10 thoughts on “7 Tips to Improve the Army Officer and NCO Relationship”

  1. Faith A. Coleman

    It is possible, even when two people don’t like each other, to act like adults, do the right thing, without getting jerked around by feelings. It seems, though, like a lot of people want to explain their behavior as somehow being out of their control because they are responding to feelings and believe it justifies their behavior not being more responsible and guided by the needs of the situation, common sense, mission first. This principle is one that could be used more often in the civilian world.

    1. The bottom line is that people need to get a grip on their emotions. When you work together, you should have a common purpose. Even if the Officer and NCO don’t get along well they should always put the mission and Soldiers first. Do that and things will work out fine.

  2. Great tips, Chuck. Here are a few things I can think of: respect, mutual trust, good communication, knowing your job, being loyal to each other, and always placing the mission first.

  3. I can say this is one of the toughest things I have to deal with when I was a young platoon leader. I am not saying that I am arrogant or do not listen to my platoon sergeant, but being a National Guard soldiers cause miscommunication between us. My platoon sergeant always does his thing without informing me or gives excuses (word from 1SG and my experience). I am not saying my platoon sergeant is a bad NCO, yet he is one of the most respected NCO in my company. The problem is that he has a tendency to find his own way to get out of things especially an order. We had a big argument once because of his failure to obey a direct order, especially one from the Battalion Commander. Although things finally work out between us, I did learn a lot to work with a partner and it challenge me as a leader to enforce standard and personality as a leader.

    1. We can learn more from a bad situation than we often do in a good situation. Learning to communicate effectively and work together with someone else can be challenging. It sounds like you made some progress with your Platoon Sergeant and learned from the situation.

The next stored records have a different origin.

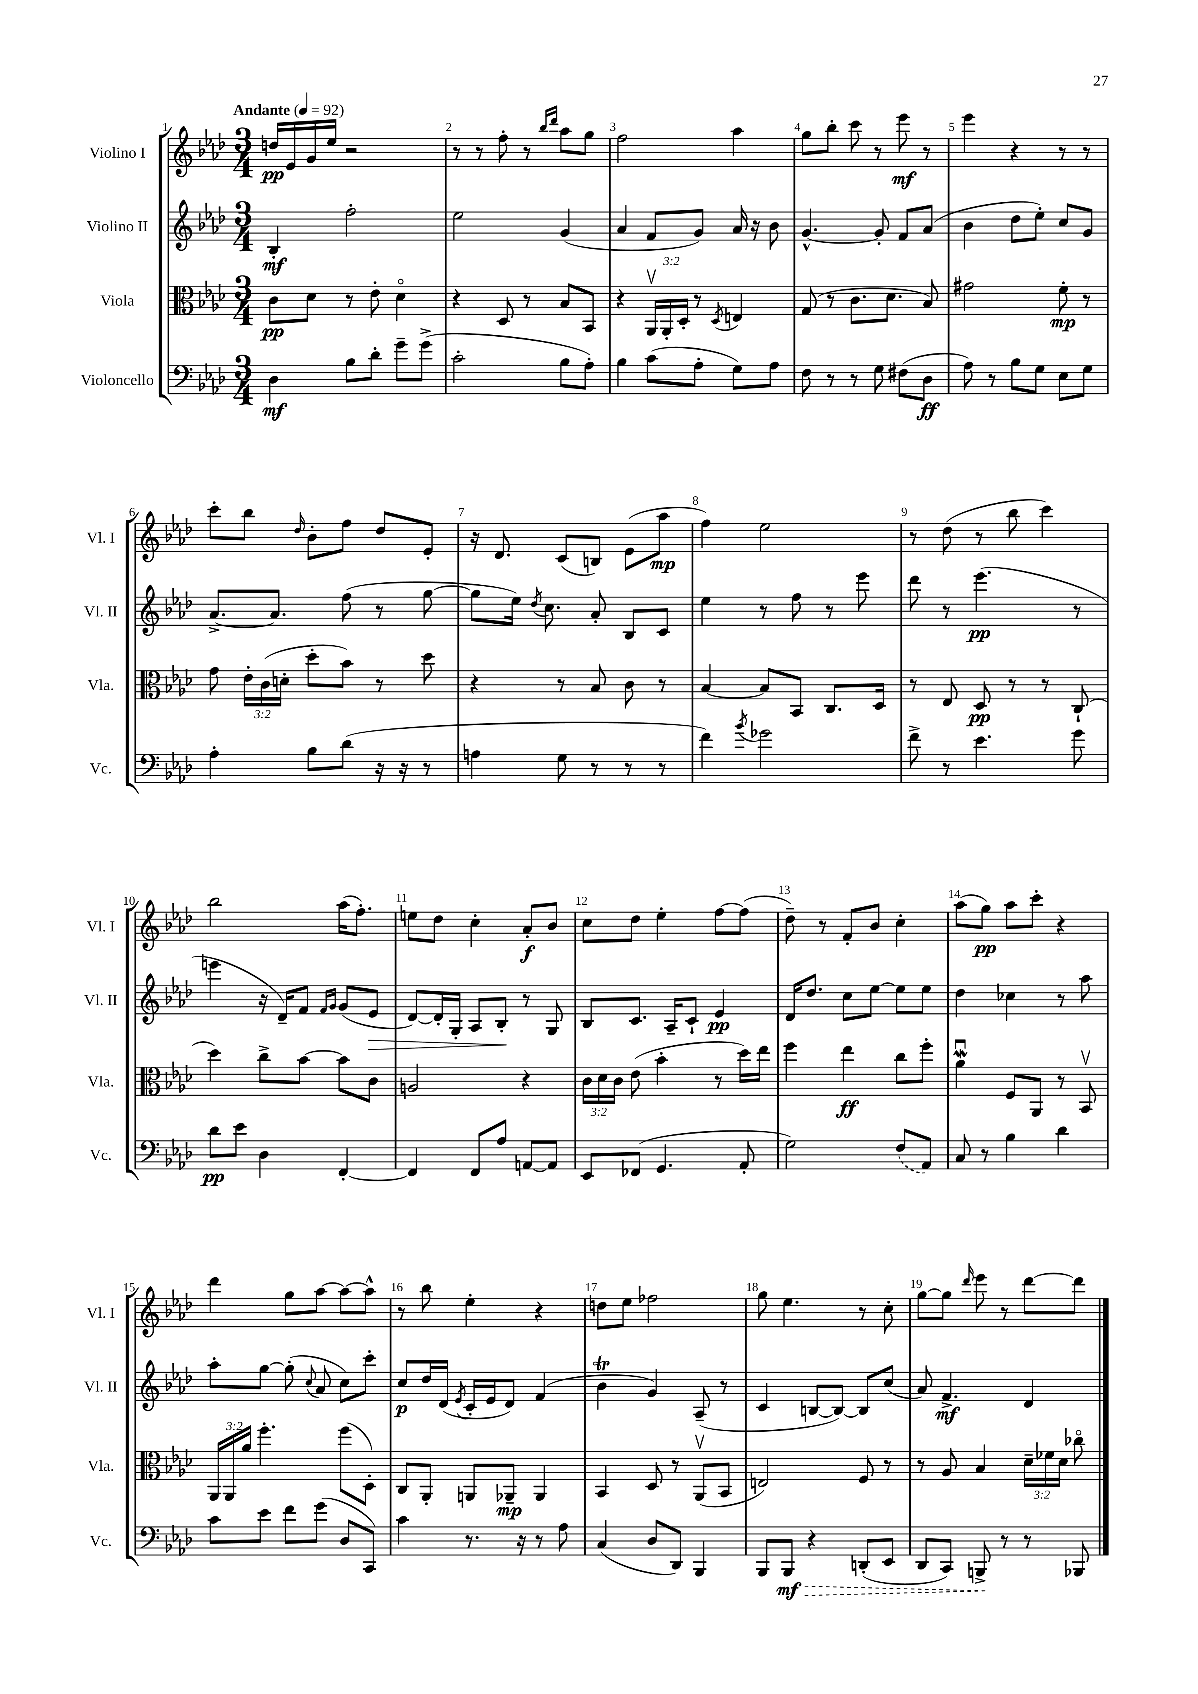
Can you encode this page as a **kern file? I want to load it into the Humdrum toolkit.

**kern	**kern	**kern	**kern
*staff4	*staff3	*staff2	*staff1
*clefF4	*clefC3	*clefG2	*clefG2
*k[b-e-a-d-]	*k[b-e-a-d-]	*k[b-e-a-d-]	*k[b-e-a-d-]
*M3/4	*M3/4	*M3/4	*M3/4
*MM92	*MM92	*MM92	*MM92
4D-\	8c\L	4B-'/	16dd/LL
.	.	.	16e-/
.	8d-\J	.	16g/
.	.	.	16ee-/JJ
8B-\L	8r	2ff'\	2r
8d-'\J	8e-'\	.	.
8g~\L	4d-o\	.	.
(8g^\J	.	.	.
=	=	=	=
2c'\	4r	2ee-\	8r
.	.	.	8r
.	8D-/	.	8ff'\
.	8r	.	8r
.	.	.	16qqbb-/LL
.	.	.	16qqddd-/JJ
8B-\L	8B-/L	(4g/	8aa-\L
8A-'\J)	8BB-/J	.	8gg\J
=	=	=	=
4B-\	4r	4a-/	2ff\
(8c\L	24AA-v/LL	8f/L	.
.	24AA-'/	.	.
.	24D-'/JJ	.	.
8A-'\J	8r	8g/J)	.
.	8qD-/	.	.
8G\L)	4E/	16a-/	4aa-\
.	.	16r	.
8A-\J	.	8b-\	.
=	=	=	=
8F\	(8G/	[4.g^^/	8gg\L
8r	8r	.	8bb-'\J
8r	8.c\L	.	8ccc\
8G\	.	8g'/]	8r
.	8.d-\J	.	.
(8F#\L	.	8f/L	8eee-\
8D-\J	8B-/)	(8a-/J	8r
=	=	=	=
8A-\)	2g#\	4b-\	4eee-\
8r	.	.	.
8B-\L	.	8dd-\L	4r
8G\J	.	8ee-'\J)	.
8E-\L	8f'\	8cc/L	8r
8G\J	8r	8g/J	8r
=	=	=	=
4A-'\	8g\	[8.a-^/L	8ccc'\L
.	24e-'\LL	.	8bb-\J
.	(24c\	.	.
.	.	8.a-/]J	.
.	24d'\JJ	.	.
.	.	.	16qqdd-/
8B-\L	8dd-'\L	.	8b-'\L
(8d-\J	8b-\J)	(8ff\	8ff\J
16r	8r	8r	8dd-/L
16r	.	.	.
8r	8dd-\	[8gg\	8e-'/J
=	=	=	=
4A\	4r	8gg\]L	16r
.	.	.	8.d-/
.	.	16ee-\Jk)	.
.	.	8qdd-/	.
.	.	8.cc\	.
8G\	8r	.	(8c/L
8r	8B-/	8a-'/	8B/J)
8r	8c\	8B-/L	(8e-\L
8r	8r	8c/J	8aa-\J
=	=	=	=
4f\)	[4B-/	4ee-\	4ff\)
8qb-/	.	.	.
2g-\	8B-/]L	8r	2ee-\
.	8BB-/J	8ff\	.
.	8.C/L	8r	.
.	.	8eee-\	.
.	16D-/Jk	.	.
=	=	=	=
8f^\	8r	8ddd-\	8r
8r	8E-/	8r	(8dd-\
4.e-\	8D-/	(4.eee-\	8r
.	8r	.	8bb-\
.	8r	.	4ccc\)
8g\	(8C`/	8r	.
=	=	=	=
8d-\L	4dd-\)	4eee\	2bb-\
8e-\J	.	.	.
4D-\	8cc^\L	16r	.
.	.	16d-~/LK)	.
.	[8b-\J	8f/J	.
.	.	16qqf/LL	.
.	.	16qqg/JJ	.
[4FF'/	8b-\]L	(8g/L	(16aa-\LK
.	.	.	8.ff'\J)
.	8c\J	8e-/J	.
=	=	=	=
4FF/]	2A/	[8d-/L)	8ee\L
.	.	16d-'/]L	8dd-\J
.	.	16G'/JJ	.
8FF/L	.	8A-/L	4cc'\
8A-/J	.	8B-'/J	.
[8AA/L	4r	8r	8a-'/L
8AA/]J	.	8G/	8b-/J
=	=	=	=
8EE-/L	24c\LL	8B-/L	8cc\L
.	24d-\	.	.
.	24c\JJ	.	.
(8FF-/J	(8e-\	8.c/J	8dd-\J
4.GG/	4b-'\	.	4ee-'\
.	.	16A-~/LK	.
.	.	8c`/J	.
.	8r	4e-/	[8ff\L
8AA-'/	16dd-\LL)	.	(8ff\]J
.	16ee-\JJ	.	.
=	=	=	=
2G\)	4ff\	16d-/LK	8dd-~\)
.	.	8.dd-/J	.
.	.	.	8r
.	4ee-\	8cc\L	8f'/L
.	.	[8ee-\J	8b-/J
(8F/L	8cc\L	8ee-\]L	4cc'\
8AA-/J)	8ff'\J	8ee-\J	.
=	=	=	=
8C/	4a-u\	4dd-\	(8aa-\L
8r	.	.	8gg\J)
4B-\	8F/L	4cc-\	8aa-\L
.	8AA-/J	.	8ccc'\J
4d-\	8r	8r	4r
.	8BB-v/	8aa-\	.
=	=	=	=
8c\L	24AA-/LL	8aa-'\L	4ddd-\
.	24AA-/	.	.
.	24a-/JJ	.	.
8e-\J	4.ff'\	[8gg\J	.
8f\L	.	(8gg'\]	8gg\L
.	.	8qqcc/	.
(8g\J	.	8a-/	[8aa-\J
8D-/L	(8ff\L	8cc\L)	8aa-\_L
8CC/J)	8D-'\J)	8ccc'\J	8aa-^^\]J
=	=	=	=
4c\	8C/L	8cc/L	8r
.	8AA-'/J	16dd-/L	8bb-\
.	.	(16d-/JJ	.
.	.	8qe-/	.
8.r	8AA/L	16c'/LL	4ee-'\
.	.	16e-/J	.
.	8AA-~/J	8d-/J)	.
16r	.	.	.
8r	4AA-/	(4f/	4r
8A-\	.	.	.
=	=	=	=
(4C/	4BB-/	4b-\	8dd\L
.	.	.	8ee-\J
8D-/L	8D-/	4g/)	2ff-\
8DD-/J)	8r	.	.
4BBB-/	(8AA-v/L	(8A-~/	.
.	8BB-/J	8r	.
=	=	=	=
8BBB-/L	2E/)	4c/	8gg\
8BBB-/J	.	.	4.ee-\
4r	.	[8B/L	.
.	.	8B/_J)	.
(8DD'/L	8F/	8B/]L	8r
8EE-/J	8r	(8cc/J	8cc'\
=	=	=	=
8DD-/L	8r	8a-/)	[8gg\L
8CC/J)	8A-/	4.f^/	8gg\]J
.	.	.	16qqddd-/
8BBB^/	4B-/	.	8eee-\
8r	.	.	8r
8r	24d-~\LL	4d-/	[8ddd-\L
.	24f-\	.	.
.	24d-\JJ	.	.
8BBB-/	8cc-o\	.	8ddd-\]J
==	==	==	==
*-	*-	*-	*-
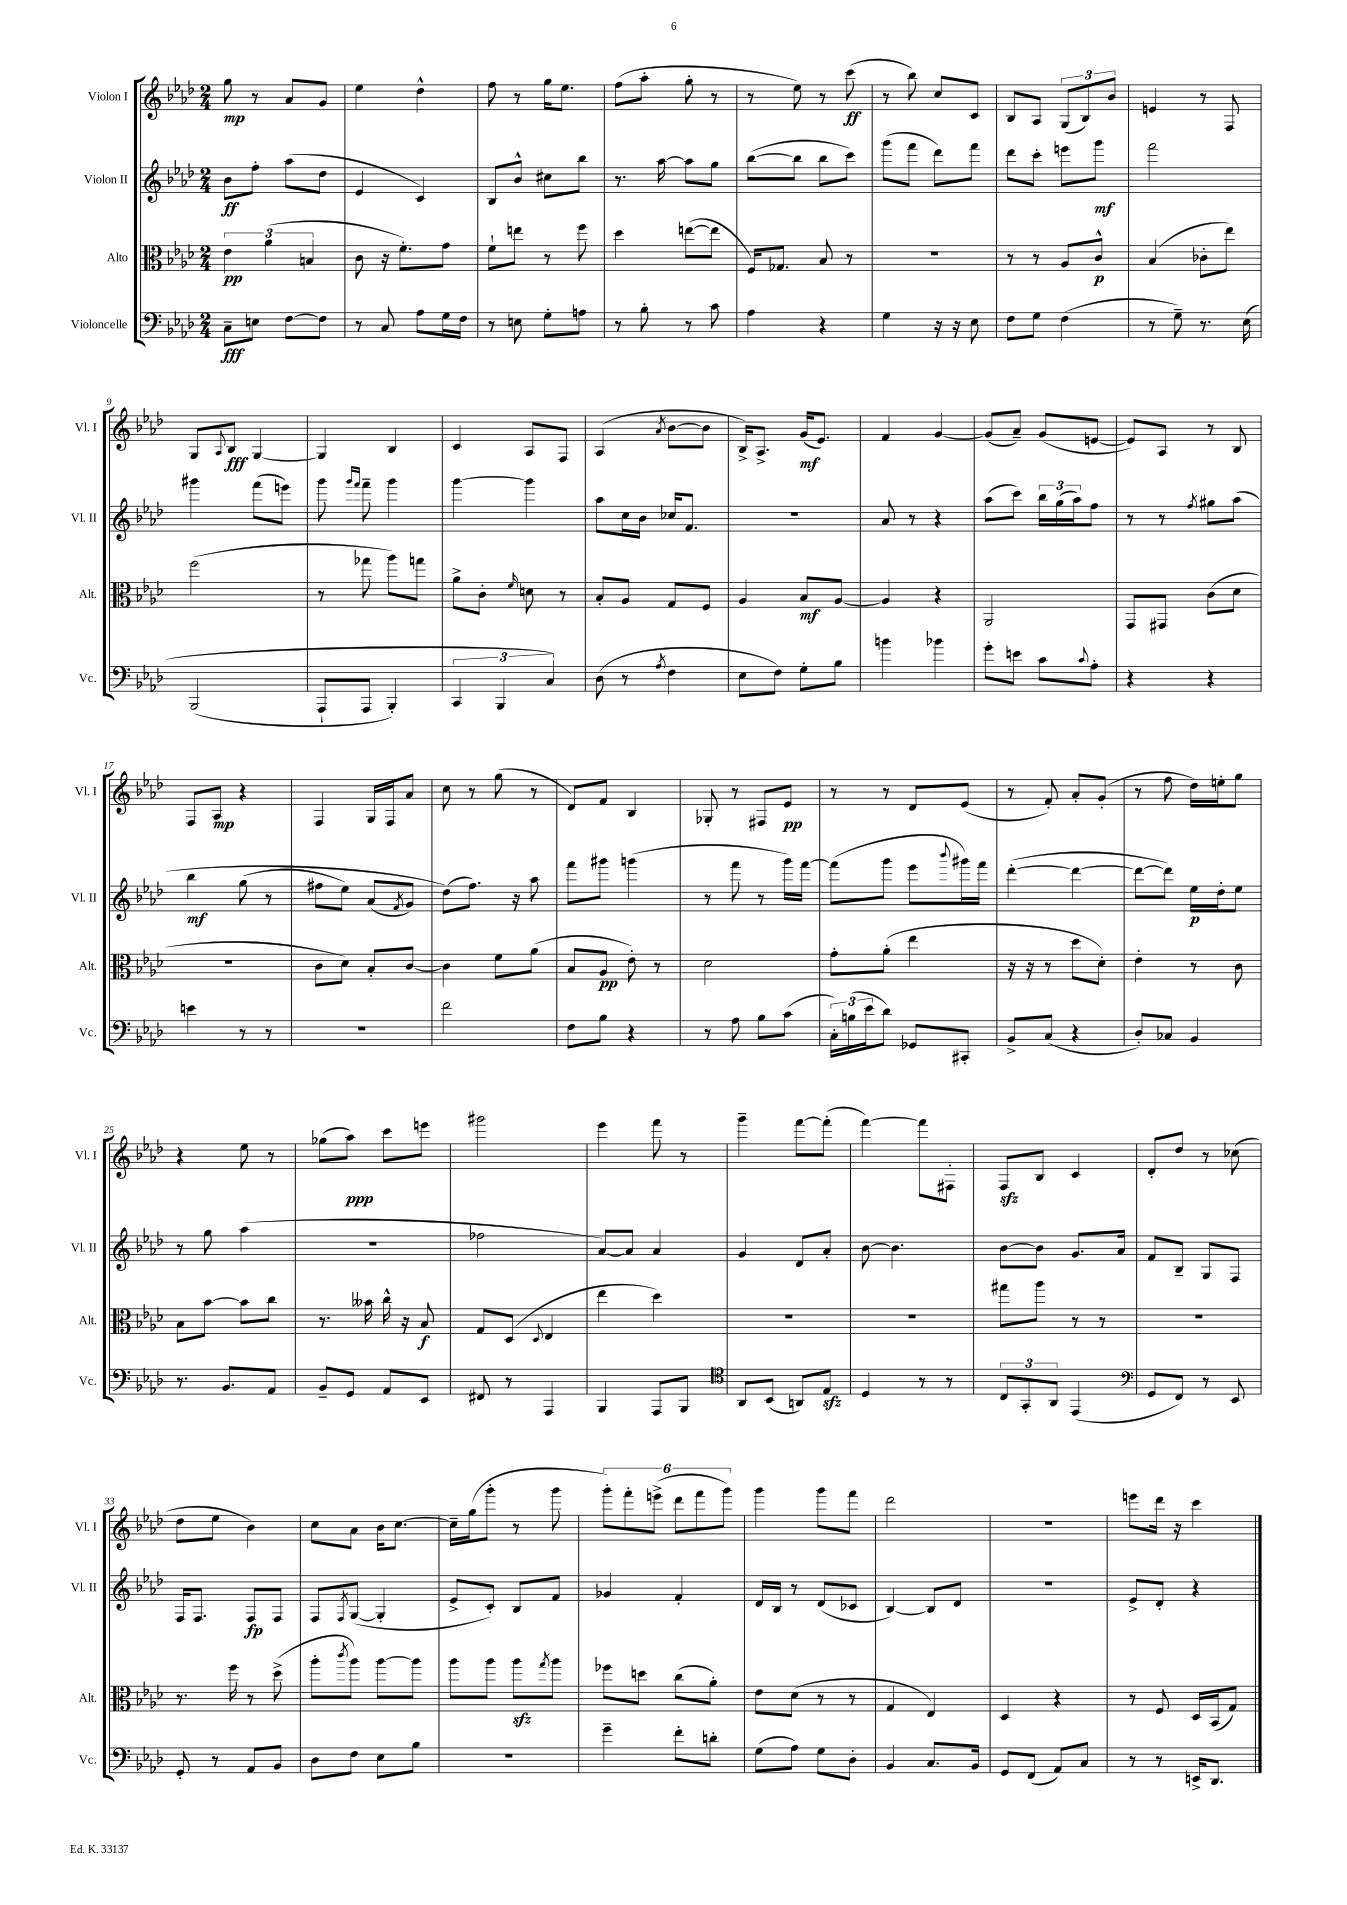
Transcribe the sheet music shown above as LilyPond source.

<<
\new StaffGroup <<
\new Staff = "s0" \with { instrumentName = "Violon I" shortInstrumentName = "Vl. I" } {
    \clef treble \key aes \major \numericTimeSignature \time 2/4
    g''8\mp r8 aes'8 g'8 |
    ees''4 des''4-^ |
    f''8 r8 g''16 ees''8. |
    f''8( aes''8-. g''8-. r8 |
    r8 ees''8) r8 c'''8\ff( |
    r8 bes''8) c''8 c'8 |
    bes8 aes8 \tuplet 3/2 { g8( bes8) bes'8 } |
    e'4 r8 f8 |
    g8 \appoggiatura { aes8 } bes8\fff g4~ |
    g4 bes4 |
    c'4 aes8 f8 |
    aes4( \acciaccatura { aes'8 } bes'8~ bes'8 |
    bes16->) aes8.-> g'16\mf( ees'8.) |
    f'4 g'4~ |
    g'8( aes'8--) g'8( e'8~ |
    e'8) aes8 r8 bes8 |
    f8 aes8\mp r4 |
    f4 g16 f16 aes'8 |
    c''8 r8 g''8( r8 |
    des'8) f'8 bes4 |
    ges8-. r8 fis8 ees'8\pp |
    r8 r8 des'8 ees'8( |
    r8 f'8-.) aes'8-. g'8-.( |
    r8 f''8 des''16) e''16-. g''8 |
    r4 ees''8 r8 |
    ges''8( aes''8\ppp) c'''8 e'''8 |
    gis'''2 |
    ees'''4 f'''8 r8 |
    g'''4-- f'''8~ f'''8-.( |
    f'''4~) f'''8 fis8-. |
    f8\sfz bes8 c'4 |
    des'8-. des''8 r8 ces''8( |
    des''8 ees''8 bes'4) |
    c''8 aes'8 bes'16 c''8.~ |
    c''16-- g''16( g'''8-. r8 g'''8 |
    \tuplet 6/4 { g'''8-.) f'''8-. e'''8->( des'''8 f'''8 g'''8) } |
    g'''4 g'''8 f'''8 |
    des'''2 |
    R2 |
    e'''8 des'''16 r16 c'''4 \bar "|." |
}
\new Staff = "s1" \with { instrumentName = "Violon II" shortInstrumentName = "Vl. II" } {
    \clef treble \key aes \major \numericTimeSignature \time 2/4
    bes'8\ff f''8-. aes''8( des''8 |
    ees'4 c'4) |
    bes8 bes'8-^ cis''8 bes''8 |
    r8. aes''16~ aes''8 g''8 |
    bes''8~( bes''8 bes''8 c'''8) |
    g'''8( f'''8 des'''8) f'''8 |
    des'''8 c'''8-. e'''8 g'''8\mf |
    f'''2 |
    gis'''4 f'''8( e'''8) |
    g'''8 \grace { g'''16 f'''16 } f'''8-- g'''4 |
    g'''4~ g'''4 |
    aes''8 c''16 bes'16 ces''16 f'8. |
    R2 |
    aes'8 r8 r4 |
    aes''8( c'''8) \tuplet 3/2 { bes''16 g''16( aes''16) } f''8 |
    r8 r8 \acciaccatura { f''8 } gis''8 aes''8\( |
    bes''4\mf g''8( r8 |
    fis''8 ees''8) aes'8( \acciaccatura { f'8 } g'8) |
    des''8(\) f''8.) r16 aes''8 |
    f'''8 gis'''8 g'''4( |
    r8 f'''8 r8 g'''16) f'''16~ |
    f'''8( g'''8 ees'''8 \appoggiatura { bes'''8 } gis'''16) f'''16 |
    des'''4~-.( des'''4~ |
    des'''8~ des'''8) ees''16\p des''16-. ees''8 |
    r8 g''8 aes''4( |
    R2 |
    fes''2 |
    aes'8~) aes'8 aes'4 |
    g'4 des'8 aes'8-. |
    bes'8~ bes'4. |
    bes'8~ bes'8 g'8. aes'16 |
    f'8 bes8-- g8 f8 |
    f16 f8. f8\fp f8 |
    f8 \acciaccatura { f8 } g8~( g4-. |
    ees'8-> c'8-.) bes8 f'8 |
    ges'4 f'4-. |
    des'16 bes16 r8 des'8( ces'8 |
    bes4~) bes8 des'8 |
    r2 |
    ees'8-> des'8-. r4 \bar "|." |
}
\new Staff = "s2" \with { instrumentName = "Alto" shortInstrumentName = "Alt." } {
    \clef alto \key aes \major \numericTimeSignature \time 2/4
    \tuplet 3/2 { ees'4\pp aes'4( b4 } |
    c'8 r16 f'8.-.) g'8 |
    f'8-! e''8 r8 f''8 |
    des''4 e''8~( e''8 |
    f16) ges8. bes8 r8 |
    R2 |
    r8 r8 aes8 c'8-^\p |
    bes4( ces'8-. ees''8) |
    f''2( |
    r8 ges''8 aes''8) g''8 |
    aes'8-> c'8-. \grace { f'16 } d'8 r8 |
    bes8-. aes8 g8 f8 |
    aes4 bes8\mf aes8~ |
    aes4 r4 |
    aes,2 |
    g,8 gis,8 c'8( des'8 |
    R2 |
    c'8 des'8) bes8-. c'8~ |
    c'4 f'8 aes'8( |
    bes8 aes8\pp ees'8-.) r8 |
    des'2 |
    g'8-. aes'8-.( ees''4 |
    r16 r16 r8 des''8 des'8-.) |
    ees'4-. r8 c'8 |
    bes8 bes'8~ bes'8 c''8 |
    r8. beses'16 c''16-^ r16 bes8\f |
    g8 des8( \appoggiatura { des8 } ees4 |
    ees''4 des''4) |
    R2 |
    R2 |
    gis''8 aes''8 r8 r8 |
    r2 |
    r8. f''16 r8 des''8->( |
    aes''8-. \acciaccatura { c'''8 } aes''8) aes''8~ aes''8 |
    aes''8 aes''8 aes''8\sfz \acciaccatura { g''8 } aes''8 |
    fes''8 d''8 c''8( aes'8-.) |
    ees'8 des'8( r8 r8 |
    g4 ees4) |
    des4 r4 |
    r8 f8 des16 bes,16( g8) \bar "|." |
}
\new Staff = "s3" \with { instrumentName = "Violoncelle" shortInstrumentName = "Vc." } {
    \clef bass \key aes \major \numericTimeSignature \time 2/4
    c8--\fff e8 f8~ f8 |
    r8 c8 aes8 g16 f16 |
    r8 e8 g8-. a8 |
    r8 bes8-. r8 c'8 |
    aes4 r4 |
    g4 r16 r16 ees8 |
    f8 g8 f4( |
    r8 g8--) r8. ees16\( |
    bes,,2( |
    aes,,8-! aes,,8 bes,,4-.) |
    \tuplet 3/2 { c,4 bes,,4 c4\) } |
    des8( r8 \acciaccatura { aes8 } f4 |
    ees8 f8) g8-. bes8 |
    b'4 bes'4 |
    g'8-. e'8 c'8 \appoggiatura { c'8 } aes8-. |
    r4 r4 |
    e'4 r8 r8 |
    R2 |
    f'2 |
    f8 bes8 r4 |
    r8 aes8 bes8 c'8( |
    \tuplet 3/2 { c16-.) b16( ees'16 } des'8) ges,8 cis,8-. |
    bes,8-> c8( r4 |
    des8-.) ces8 bes,4 |
    r8. bes,8. aes,8 |
    bes,8-- g,8 aes,8 ees,8 |
    fis,8 r8 aes,,4 |
    bes,,4 aes,,8 bes,,8 |
    \clef tenor aes,8 bes,8( a,8) ees8\sfz |
    des4 r8 r8 |
    \tuplet 3/2 { c8 g,8-. aes,8 } ees,4( |
    \clef bass g,8 f,8) r8 ees,8 |
    g,8-. r8 aes,8 bes,8 |
    des8 f8 ees8 bes8 |
    R2 |
    g'4-- f'8-. d'8-. |
    g8( aes8) g8 des8-. |
    bes,4 c8. bes,16 |
    g,8 f,8( aes,8) c8 |
    r8 r8 e,16-> des,8. \bar "|." |
}
>>
>>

  4. Knowing your role and staying in your lane is the most important item on this list in my opinion. Too many times, officers try to take care of individual training that NCO’s are supposed to be conducting. This is why communication, another item on your list, is key. NCO’s need to be able to talk with their officers openly and honestly and officers should have an open door for their NCO’s. Communication and delegation of tasks is key to a cohesive unit.

    1. I agree that staying in your lane is very important. Most NCOs/Officers will struggle with this area until they sit down together and determine roles and responsibilities. Some things are obvious, but there are many gray areas that need to be hashed out. The best time to do this is during the initial counseling. The Platoon Leader and Platoon Sergeant should make a list outlining who will be responsible for what. That way when something happens, each person will know who is responsible to fix it.

      Chuck Holmes

  5. Great (and all valid) points. Thus far I’ve been lucky to have had mostly good relationships with my officers. Talking through who will take what responsibilities is an excellent idea. Despite all the times I’ve heard the phrase “That’s NCO business” thrown around, I’ve found that there are no bright lines between officer responsibilities and NCO responsibilities. Yes, there are things that we know officers always do and NCOs always do, but far more things are less clear-cut. Assuming that the other guy (or gal) is going to handle something when they have the same assumption about you means things will fall through the cracks. Funny, once again we find ourselves seeing the value of good communication.

    1. Yes, there are certain things the Officer should do and certain things the NCO should do, but like you said there are many grey areas. I think those grey areas should be matched up with people’s strengths. For instance, if the NCO is great administrator, he can take the lead on a lot of the admin activities. Or, if the officer is great with counseling, he can have a very active role with the Soldiers, along with the First Sergeant. The officer and NCO relationship is like a marriage. And every marriage is unique. There is no one one way fits all.